--- START ---
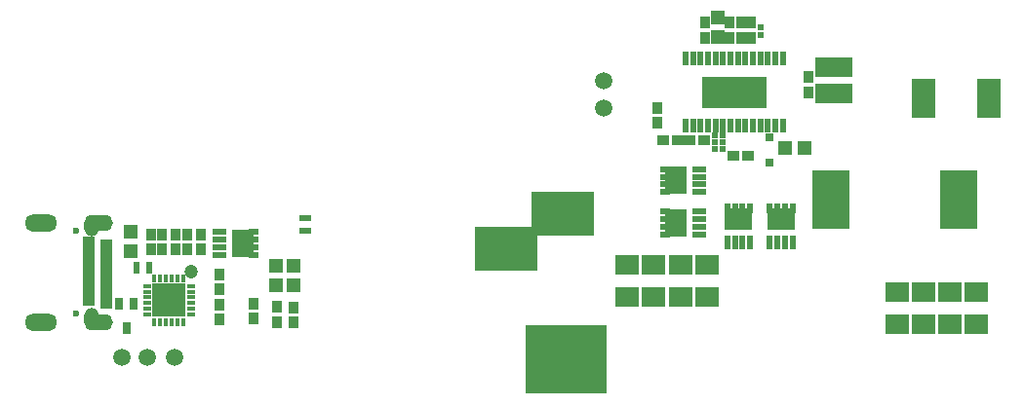
<source format=gbr>
G04 DipTrace 3.3.0.1*
G04 TopMask.gbr*
%MOIN*%
G04 #@! TF.FileFunction,Soldermask,Top*
G04 #@! TF.Part,Single*
%ADD16C,0.023622*%
%ADD44C,0.059055*%
%ADD45C,0.047244*%
%ADD58O,0.051181X0.072835*%
%ADD60O,0.098425X0.055118*%
%ADD62O,0.110236X0.059055*%
%ADD64R,0.043307X0.018504*%
%ADD66R,0.03937X0.018504*%
%ADD68R,0.114173X0.114173*%
%ADD70R,0.017717X0.031496*%
%ADD72R,0.031496X0.017717*%
%ADD74R,0.224409X0.106299*%
%ADD76R,0.023622X0.049213*%
%ADD82R,0.07874X0.133858*%
%ADD84R,0.024016X0.022441*%
%ADD86R,0.095866X0.075787*%
%ADD88R,0.023819X0.04685*%
%ADD90R,0.023819X0.037795*%
%ADD92R,0.075787X0.095866*%
%ADD94R,0.04685X0.023819*%
%ADD96R,0.037795X0.023819*%
%ADD98R,0.125984X0.066929*%
%ADD100R,0.129921X0.204724*%
%ADD102R,0.043307X0.023622*%
%ADD104R,0.023622X0.043307*%
%ADD106R,0.027559X0.041339*%
%ADD108R,0.031496X0.031496*%
%ADD110R,0.047244X0.051181*%
%ADD112R,0.022441X0.024016*%
%ADD114R,0.051181X0.047244*%
%ADD116R,0.043307X0.035433*%
%ADD118R,0.035433X0.043307*%
%ADD120R,0.07874X0.070866*%
%FSLAX26Y26*%
G04*
G70*
G90*
G75*
G01*
G04 TopMask*
%LPD*%
D120*
X3443307Y809399D3*
Y919635D3*
X3533858Y809399D3*
Y919635D3*
X3624412Y809399D3*
Y919635D3*
X3714961Y809399D3*
Y919635D3*
X2522049Y903887D3*
Y1014123D3*
X2612597Y903887D3*
Y1014123D3*
X2703150Y903887D3*
Y1014123D3*
X2793701Y903887D3*
Y1014123D3*
D118*
X3140157Y1655856D3*
Y1604675D3*
X2945276Y1842864D3*
Y1791682D3*
X2787008D3*
Y1842864D3*
D116*
X2884646Y1388139D3*
X2935827D3*
D114*
X3128346Y1411761D3*
X3061417D3*
D116*
X2644094Y1439320D3*
X2695276D3*
D118*
X2624803Y1498375D3*
Y1549556D3*
D112*
X2846850Y1455068D3*
X2822441D3*
D110*
X823228Y1128297D3*
Y1061367D3*
D118*
X1128346Y825147D3*
Y876328D3*
X978740Y1065304D3*
Y1116486D3*
X931496Y1065304D3*
Y1116486D3*
D108*
X3006299Y1364517D3*
Y1451131D3*
D106*
X835039Y880265D3*
X783853D3*
X809446Y797588D3*
D104*
X842913Y1002312D3*
X886220D3*
D102*
X1419685Y1130265D3*
Y1173572D3*
D110*
X1382283Y943257D3*
Y1010186D3*
X1321260Y943257D3*
Y1010186D3*
D100*
X3216929Y1236564D3*
X3653937D3*
D98*
X3226772Y1691289D3*
Y1601131D3*
D96*
X2650000Y1195226D3*
Y1169241D3*
Y1143257D3*
Y1117274D3*
D94*
X2766929Y1195245D3*
Y1169261D3*
Y1143297D3*
Y1117294D3*
D92*
X2686535Y1156171D3*
D90*
X2941339Y1207037D3*
X2915354D3*
X2889370D3*
X2863387D3*
D88*
X2941358Y1090108D3*
X2915374D3*
X2889409D3*
X2863407D3*
D86*
X2902283Y1170501D3*
D96*
X2650000Y1340895D3*
Y1314911D3*
Y1288927D3*
Y1262944D3*
D94*
X2766929Y1340915D3*
Y1314930D3*
Y1288966D3*
Y1262963D3*
D92*
X2686535Y1301840D3*
D90*
X3087008Y1207037D3*
X3061024D3*
X3035039D3*
X3009056D3*
D88*
X3087028Y1090108D3*
X3061043D3*
X3035079D3*
X3009076D3*
D86*
X3047953Y1170501D3*
D96*
X1244488Y1047588D3*
Y1073572D3*
Y1099556D3*
Y1125539D3*
D94*
X1127559Y1047568D3*
Y1073552D3*
Y1099517D3*
Y1125520D3*
D92*
X1207953Y1086643D3*
D84*
X2976772Y1825147D3*
Y1800738D3*
D110*
X2830709Y1794438D3*
Y1861367D3*
D82*
X3535827Y1583021D3*
X3756299D3*
D116*
X2785827Y1439320D3*
X2734646D3*
D118*
X2872047Y1791289D3*
Y1842470D3*
X2909449D3*
Y1791289D3*
D84*
X2821260Y1409793D3*
Y1434202D3*
X2848819Y1409793D3*
Y1434202D3*
D118*
X1018110Y1065304D3*
Y1116486D3*
X1063386Y1065304D3*
Y1116486D3*
X1128346Y929478D3*
Y980659D3*
X1244488Y829084D3*
Y880265D3*
X894094Y1116486D3*
Y1065304D3*
X1382283Y866486D3*
Y815304D3*
X1323228Y817273D3*
Y868454D3*
D44*
X2439814Y1643209D3*
X2439812Y1549458D3*
X795669Y697194D3*
D45*
X1029921Y990501D3*
D44*
X972835Y697194D3*
X880315D3*
D76*
X3053543Y1718848D3*
X3027953D3*
X3002362D3*
X2976772D3*
X2951181D3*
X2925591D3*
X2900000D3*
X2874409D3*
X2848819D3*
X2823228D3*
X2797638D3*
X2772047D3*
X2746457D3*
X2720866D3*
Y1490501D3*
X2746457D3*
X2772047D3*
X2797638D3*
X2823228D3*
X2848819D3*
X2874409D3*
X2900000D3*
X2925591D3*
X2951181D3*
X2976772D3*
X3002362D3*
X3027953D3*
X3053543D3*
D74*
X2887205Y1604675D3*
D72*
X880315Y941289D3*
Y921604D3*
Y901919D3*
Y882234D3*
Y862549D3*
Y842864D3*
D70*
X905906Y817273D3*
X925591D3*
X945276D3*
X964961D3*
X984646D3*
X1004331D3*
D72*
X1029921Y842864D3*
Y862549D3*
Y882234D3*
Y901919D3*
Y921604D3*
Y941289D3*
D70*
X1004331Y966879D3*
X984646D3*
X964961D3*
X945276D3*
X925591D3*
X905906D3*
D68*
X955118Y892076D3*
D66*
X679528Y1100738D3*
Y1081052D3*
Y1061367D3*
Y1041682D3*
Y1021997D3*
Y1002312D3*
Y982627D3*
Y962942D3*
Y943257D3*
Y923572D3*
Y903887D3*
Y884202D3*
D64*
X742520Y1090895D3*
Y1071210D3*
Y1051525D3*
Y1031840D3*
Y1012155D3*
Y992470D3*
Y972785D3*
Y953100D3*
Y933415D3*
Y913730D3*
Y894045D3*
Y874360D3*
D62*
X516142Y1157627D3*
Y817470D3*
D60*
X714961D3*
Y1157627D3*
D58*
X691339Y1145816D3*
Y828887D3*
D16*
X636220Y1129281D3*
Y845816D3*
G36*
X2193701Y1262450D2*
X2406201D1*
Y1112450D1*
X2193701D1*
Y1262450D1*
G37*
G36*
X2174950Y806199D2*
X2449950D1*
Y574950D1*
X2174950D1*
Y806199D1*
G37*
G36*
X2000787Y1144340D2*
X2213287D1*
Y994340D1*
X2000787D1*
Y1144340D1*
G37*
M02*

</source>
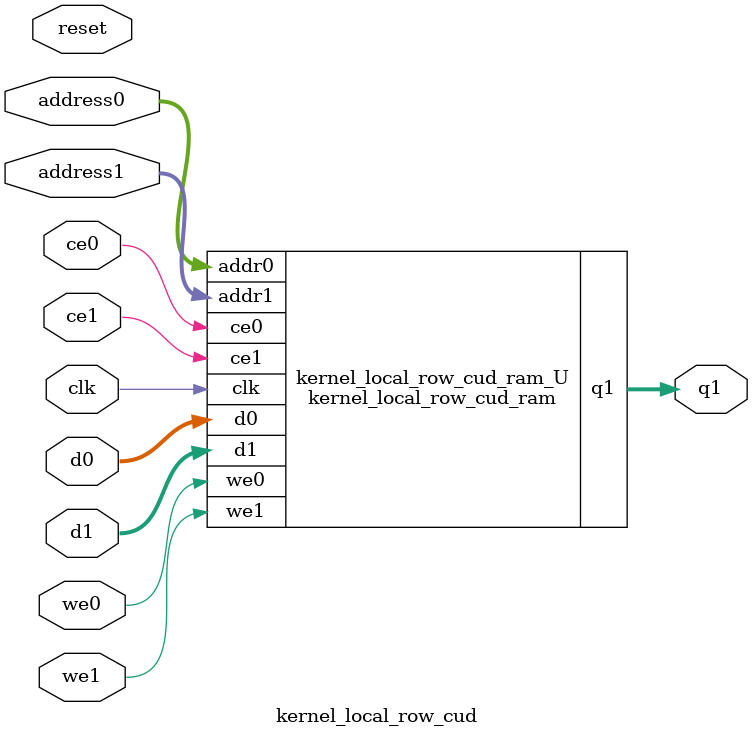
<source format=v>
`timescale 1 ns / 1 ps
module kernel_local_row_cud_ram (addr0, ce0, d0, we0, addr1, ce1, d1, we1, q1,  clk);

parameter DWIDTH = 3;
parameter AWIDTH = 2;
parameter MEM_SIZE = 4;

input[AWIDTH-1:0] addr0;
input ce0;
input[DWIDTH-1:0] d0;
input we0;
input[AWIDTH-1:0] addr1;
input ce1;
input[DWIDTH-1:0] d1;
input we1;
output reg[DWIDTH-1:0] q1;
input clk;

(* ram_style = "block" *)reg [DWIDTH-1:0] ram[0:MEM_SIZE-1];




always @(posedge clk)  
begin 
    if (ce0) begin
        if (we0) 
            ram[addr0] <= d0; 
    end
end


always @(posedge clk)  
begin 
    if (ce1) begin
        if (we1) 
            ram[addr1] <= d1; 
        q1 <= ram[addr1];
    end
end


endmodule

`timescale 1 ns / 1 ps
module kernel_local_row_cud(
    reset,
    clk,
    address0,
    ce0,
    we0,
    d0,
    address1,
    ce1,
    we1,
    d1,
    q1);

parameter DataWidth = 32'd3;
parameter AddressRange = 32'd4;
parameter AddressWidth = 32'd2;
input reset;
input clk;
input[AddressWidth - 1:0] address0;
input ce0;
input we0;
input[DataWidth - 1:0] d0;
input[AddressWidth - 1:0] address1;
input ce1;
input we1;
input[DataWidth - 1:0] d1;
output[DataWidth - 1:0] q1;



kernel_local_row_cud_ram kernel_local_row_cud_ram_U(
    .clk( clk ),
    .addr0( address0 ),
    .ce0( ce0 ),
    .we0( we0 ),
    .d0( d0 ),
    .addr1( address1 ),
    .ce1( ce1 ),
    .we1( we1 ),
    .d1( d1 ),
    .q1( q1 ));

endmodule


</source>
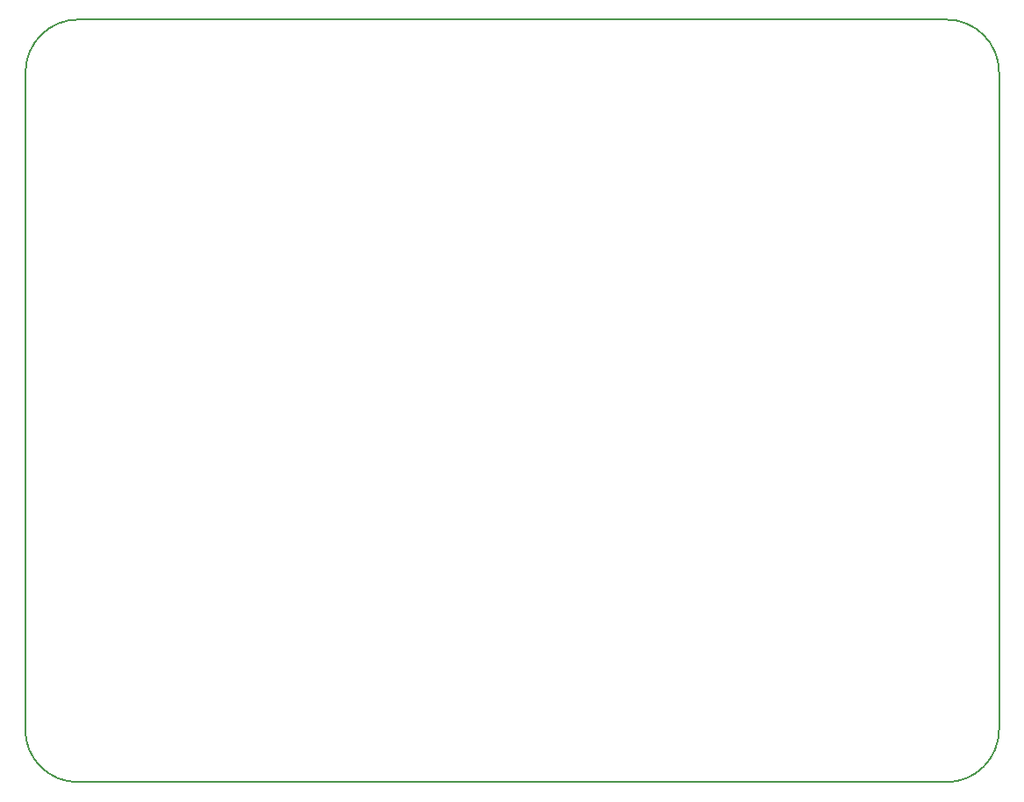
<source format=gbr>
%TF.GenerationSoftware,KiCad,Pcbnew,8.0.5*%
%TF.CreationDate,2025-08-09T00:58:03+07:00*%
%TF.ProjectId,arduino_dummy_shield,61726475-696e-46f5-9f64-756d6d795f73,rev?*%
%TF.SameCoordinates,Original*%
%TF.FileFunction,Profile,NP*%
%FSLAX46Y46*%
G04 Gerber Fmt 4.6, Leading zero omitted, Abs format (unit mm)*
G04 Created by KiCad (PCBNEW 8.0.5) date 2025-08-09 00:58:03*
%MOMM*%
%LPD*%
G01*
G04 APERTURE LIST*
%TA.AperFunction,Profile*%
%ADD10C,0.150000*%
%TD*%
G04 APERTURE END LIST*
D10*
X113980000Y-105080000D02*
X114020000Y-41460000D01*
X119100000Y-36498583D02*
X202870000Y-36500000D01*
X207950000Y-105080000D02*
G75*
G02*
X202870000Y-110160000I-5080000J0D01*
G01*
X202870000Y-36500000D02*
G75*
G02*
X207950000Y-41580000I0J-5080000D01*
G01*
X114020000Y-41460000D02*
G75*
G02*
X119100000Y-36498583I5080000J-120000D01*
G01*
X202870000Y-110160000D02*
X119060000Y-110160000D01*
X119060000Y-110160000D02*
G75*
G02*
X113980000Y-105080000I0J5080000D01*
G01*
X207950000Y-41580000D02*
X207950000Y-105080000D01*
M02*

</source>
--- END ---
Exercise:
Where does "AddressWidth" appear in the records above? Copy every line that has it.

Answer to this task:
parameter AddressWidth = 32'd2;
input[AddressWidth - 1:0] address0;
input[AddressWidth - 1:0] address1;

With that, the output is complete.